Agreements Regarding Process to End the Conservatorships of Fannie Mae and Freddie Mac (the Enterprises).The Enterprises have been in conservatorship since September 2008. On January 2, 2025, the FHFA and the U.S. Department of the Treasury entered into certain agreements one of which, among other things, sets out a process that would govern the resolution of the conservatorships of the Enterprises other than in the instances of receivership of the Enterprises.
The resolution of the Enterprises' conservatorships could result in heightened competition with the Enterprises for the purchase of mortgage loans. For example, the Enterprises currently operate subject to certain asset and indebtedness limitations. However, the resolution of their conservatorships could result in such limitations being lifted resulting in increases of their purchases of mortgage loans, which could result in upward pressure on mortgage loan prices. As a result, our opportunities to purchase mortgage loans or the profitability from our investments in mortgage loans could be reduced. Further, the ultimate resolution of their conservatorships could result in an actual or perceived competitive advantage to the Enterprises in the issuance of unsecured debt relative to the FHLBanks thereby resulting in less favorable debt funding costs for us.
Proposed Rule on FHLBank System Boards of Directors and Executive Management.On November 4, 2024, the FHFA published a notice of proposed rulemaking that would revise regulations addressing boards of directors and overall corporate governance of the FHLBanks and the Office of Finance. If adopted as proposed, it would, among other things: (1) affect director compensation by allowing the Director of the FHFA to establish an annual amount of director compensation that the Director determines is reasonable; (2) require the FHLBanks to complete and submit background checks to the FHFA on every nominee for a directorship; (3) change public interest independent director qualifications, in part, by requiring a person to have advocated for, or otherwise acted primarily on behalf of or for the direct benefit of, consumers or the community to meet the representation requirement; (4) expand the list of qualifying experiences for all Bank independent directors to include artificial intelligence, information technology and security, climate-related risk, Community Development Financial Institutions business models, and modeling; and (5) establish a review process for director performance and participation, together with a process for removing FHLBank directors for cause. Other proposed revisions address, among other things, Bank conflicts of interest policies, covering all our employees, including specific limitations on executive officers and senior management, and record retention.

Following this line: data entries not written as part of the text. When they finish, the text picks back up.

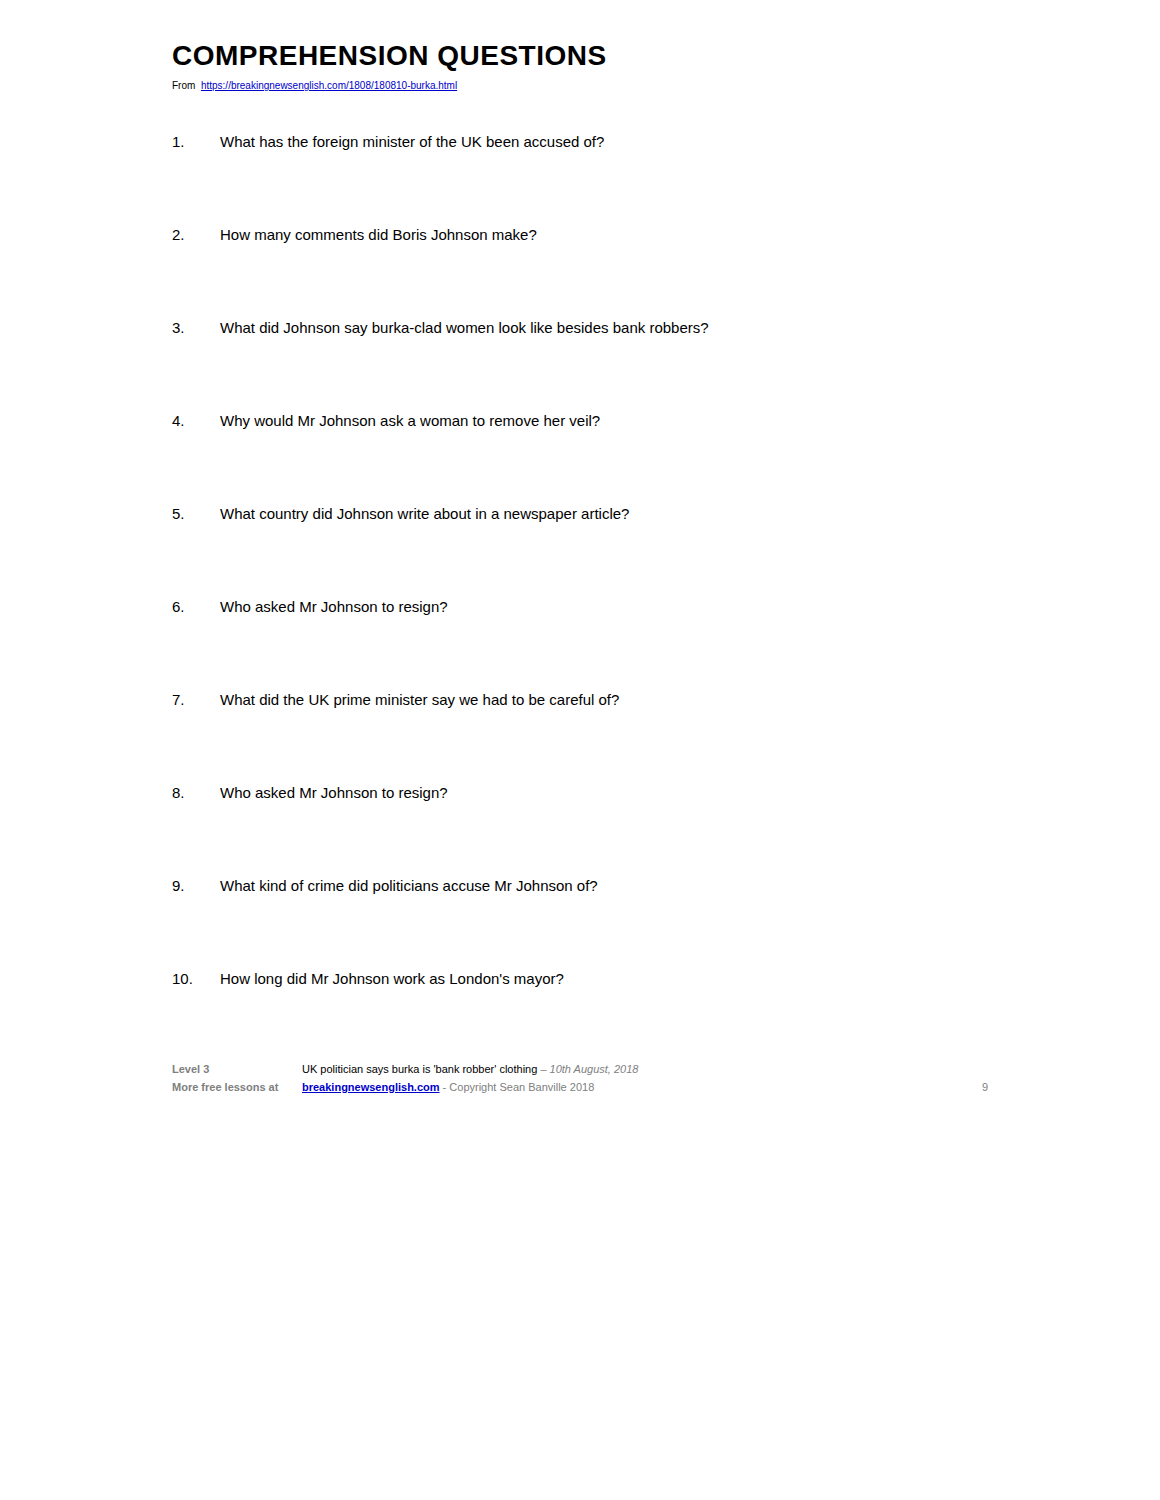COMPREHENSION QUESTIONS
From https://breakingnewsenglish.com/1808/180810-burka.html
What has the foreign minister of the UK been accused of?
How many comments did Boris Johnson make?
What did Johnson say burka-clad women look like besides bank robbers?
Why would Mr Johnson ask a woman to remove her veil?
What country did Johnson write about in a newspaper article?
Who asked Mr Johnson to resign?
What did the UK prime minister say we had to be careful of?
Who asked Mr Johnson to resign?
What kind of crime did politicians accuse Mr Johnson of?
How long did Mr Johnson work as London's mayor?
Level 3
UK politician says burka is 'bank robber' clothing – 10th August, 2018
More free lessons at
breakingnewsenglish.com - Copyright Sean Banville 2018
9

Several of the proposed revisions would result in significant changes to the nomination, election, and retention of directors on our board if adopted as proposed. Additional director eligibility requirements and limitations on, and potential reductions or limitations to, director compensation resulting from the proposed rule could hinder our ability to recruit and retain the talent and expertise that are critical to our ability to satisfy our mission, particularly given the growing complexities of the finance industry. We continue to consider the effect that the proposed rule could have on us.
CREDIT RATING AGENCY DEVELOPMENTS
As of February 28, 2025, Moody's long- and short-term credit ratings for us and the 10 other FHLBanks are Aaa and P-1, with a negative outlook.
As of February 28, 2025, S&P's long- and short-term credit ratings for us and the 10 other FHLBanks are AA+ and A-1+, with a stable outlook.